Martin Guindon - mguindon@lexismedia.ca

Spirit Lake: l’assemblée publique est reportée

©Archives - Le Citoyen Val d'Or - Amos

L’exposition permanente du centre d’interprétation du Camp Spirit Lake raconte notamment la vie au camp de détention qui a été opéré de 1915 à 1916 à La Ferme.

TOURISME. La Corporation Camp Spirit Lake a décidé de reporter à une date indéterminée son assemblée publique prévue le mercredi 22 août.

Aux prises avec une situation financière intenable qui compromet son avenir, l’organisme qui opère le centre d’interprétation à Trécesson estime qu’il sera plus opportun de rencontrer la population avec une proposition plus concrète.

«On travaille actuellement sur un projet de relance en collaboration avec Tourisme Abitibi-Témiscamingue. Et après en avoir discuté avec les gens impliqués dans le dossier, il a été convenu qu’au lieu de porter sur nos difficultés, l’assemblée devrait porter sur un projet de relance.
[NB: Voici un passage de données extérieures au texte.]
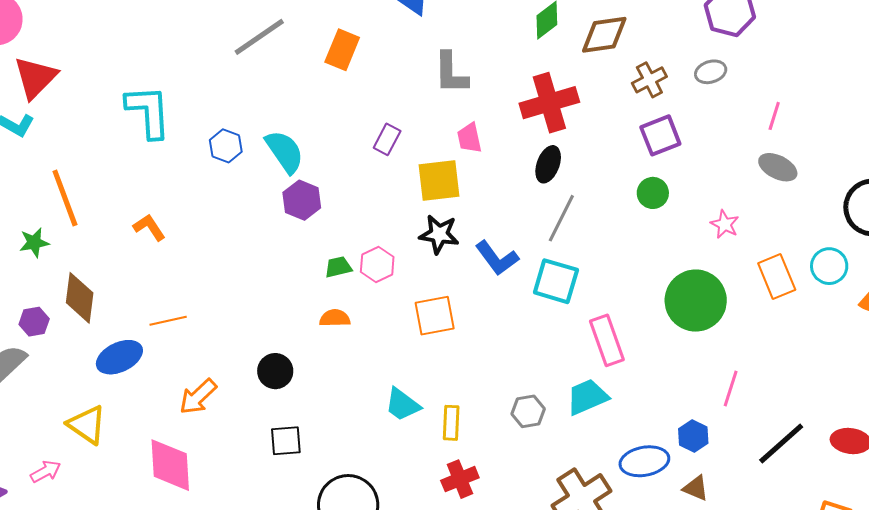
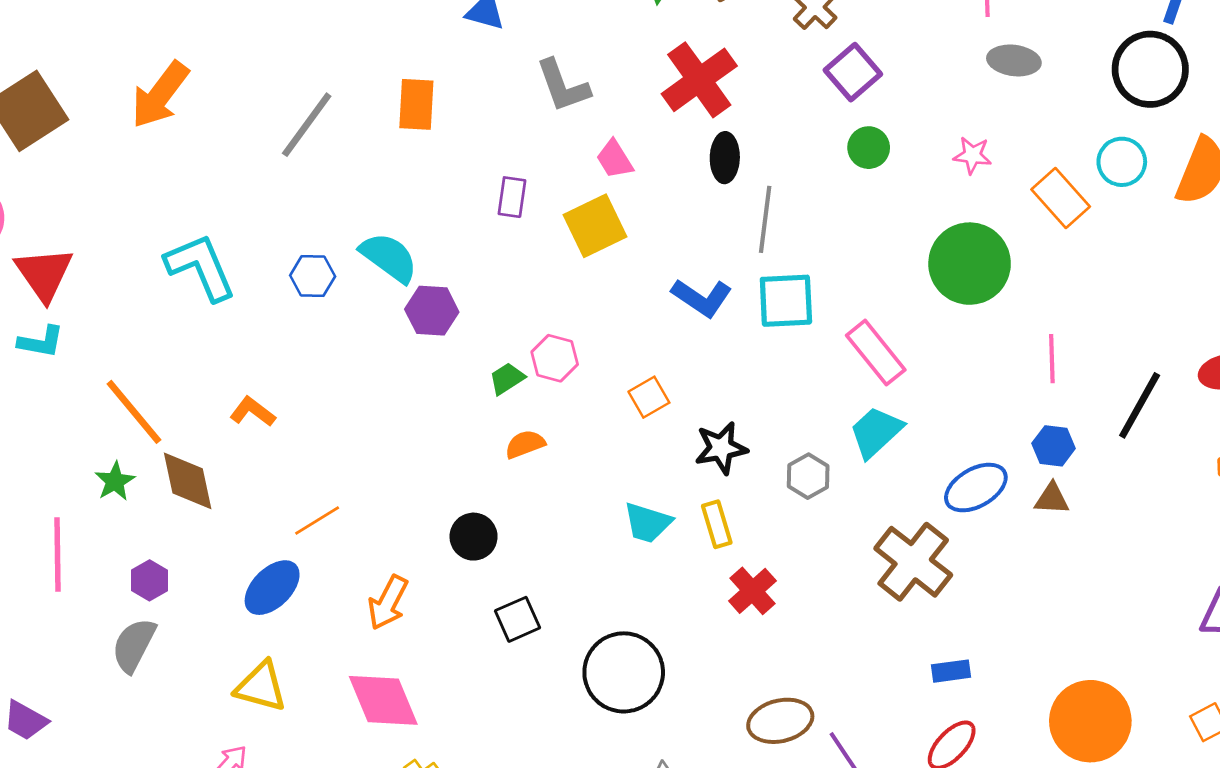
black star: (439, 234) -> (721, 448), moved
brown diamond: (80, 298) -> (188, 481), moved
orange square: (435, 316) -> (649, 397), size x0.7
blue hexagon: (693, 436) -> (1054, 446), moved

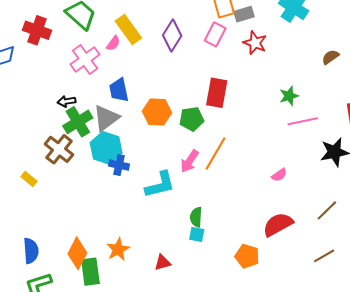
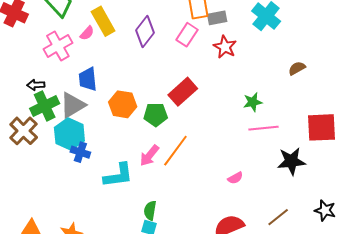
red rectangle: (217, 93) -> (183, 92), turned 32

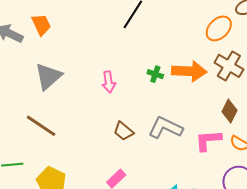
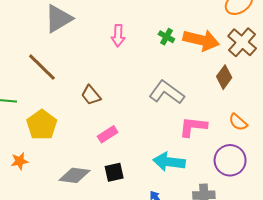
brown diamond: (230, 111) -> (224, 77), moved
brown trapezoid: (124, 131) -> (91, 95), moved
pink L-shape: (208, 140) -> (193, 127), moved

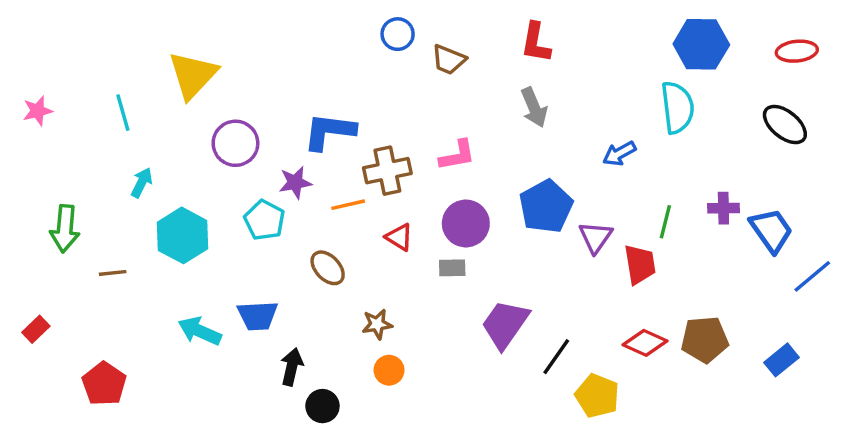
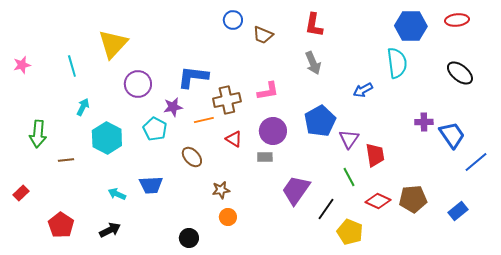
red ellipse: (797, 51) -> (457, 20), moved
green line: (665, 222) -> (349, 177), moved, turned -42
cyan arrow: (200, 331) -> (117, 194), size x0.7
black arrow: (292, 367) -> (110, 230), moved, turned 50

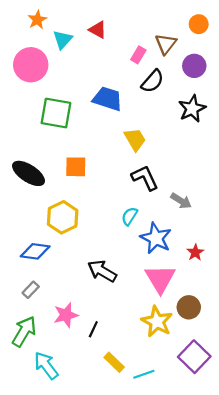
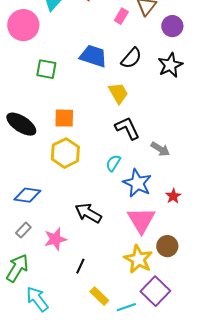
black semicircle: (153, 81) -> (131, 58), moved
green square: (56, 113) -> (46, 69), size x0.7
yellow hexagon: (63, 217) -> (65, 153), moved
pink star: (66, 315) -> (55, 239), moved
purple square: (194, 357) -> (155, 291), moved

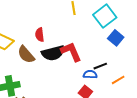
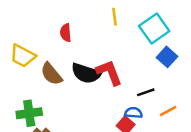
red semicircle: (40, 35) -> (66, 33), moved
black semicircle: (53, 53) -> (86, 73), turned 30
blue semicircle: (90, 74) -> (133, 113), moved

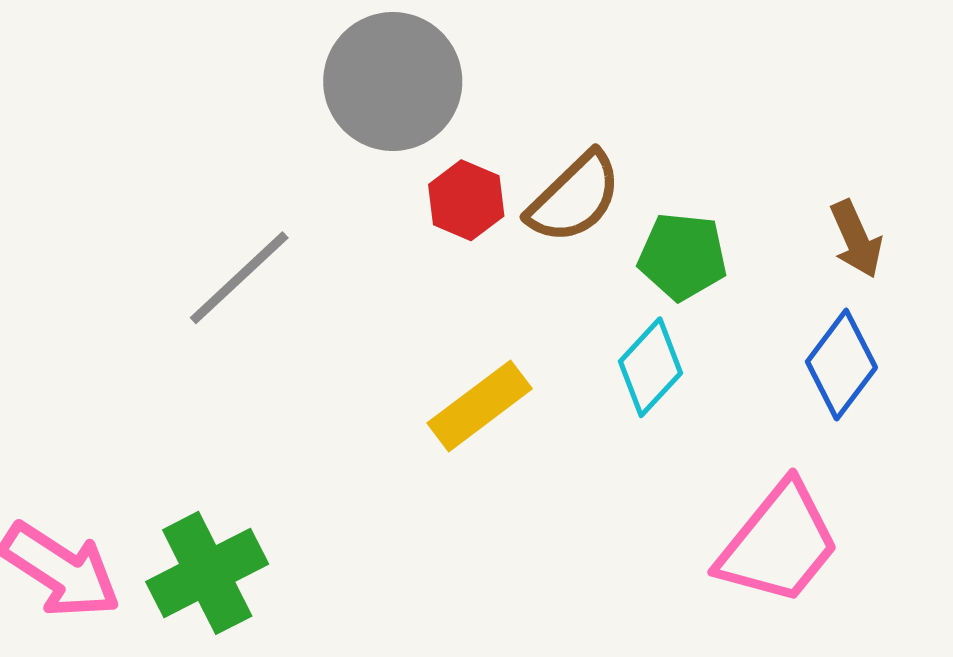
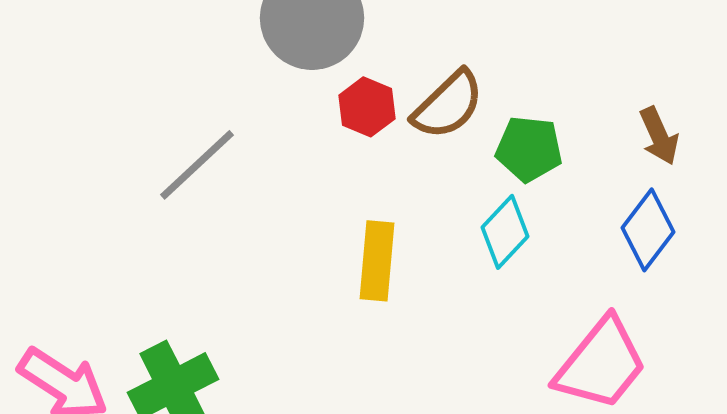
yellow rectangle: (480, 406) -> (377, 261), turned -48

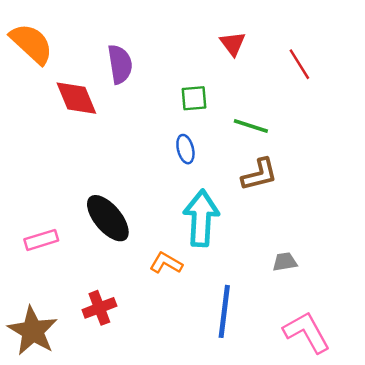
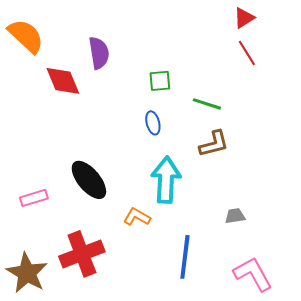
red triangle: (233, 44) -> (244, 18), moved, turned 35
red cross: (99, 308) -> (82, 254), size x1.6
On veut donc être plus prêt avant de rencontrer la population, c’est pourquoi on reporte la rencontre à une date ultérieure qui restera à déterminer», explique le président par intérim Julien Rivard.

Ce dernier est le seul administrateur restant avec Boubacar Camara, après la démission de cinq autres membres du conseil d’administration en juin, dont celle du président James Slobodian. «Des gens ont manifesté de l’intérêt, alors on pourrait ajouter prochainement des administrateurs», souligne M. Rivard.

Un attrait historique

Aux prises avec des dettes de plus de 200 000 $, la Corporation Spirit Lake tente de trouver des solutions pour sauver le centre d’interprétation historique qui a vu le jour en 2011 dans l’ancienne église Saint-Viateur de La Ferme.

L’attrait touristique unique au Canada rappelle la douloureuse mémoire des camps de détention érigés au Canada pendant la Première Guerre mondiale. Celui de Spirit Lake a accueilli plus de 1200 prisonniers, essentiellement des Ukrainiens d’origine qui avaient immigré au Canada.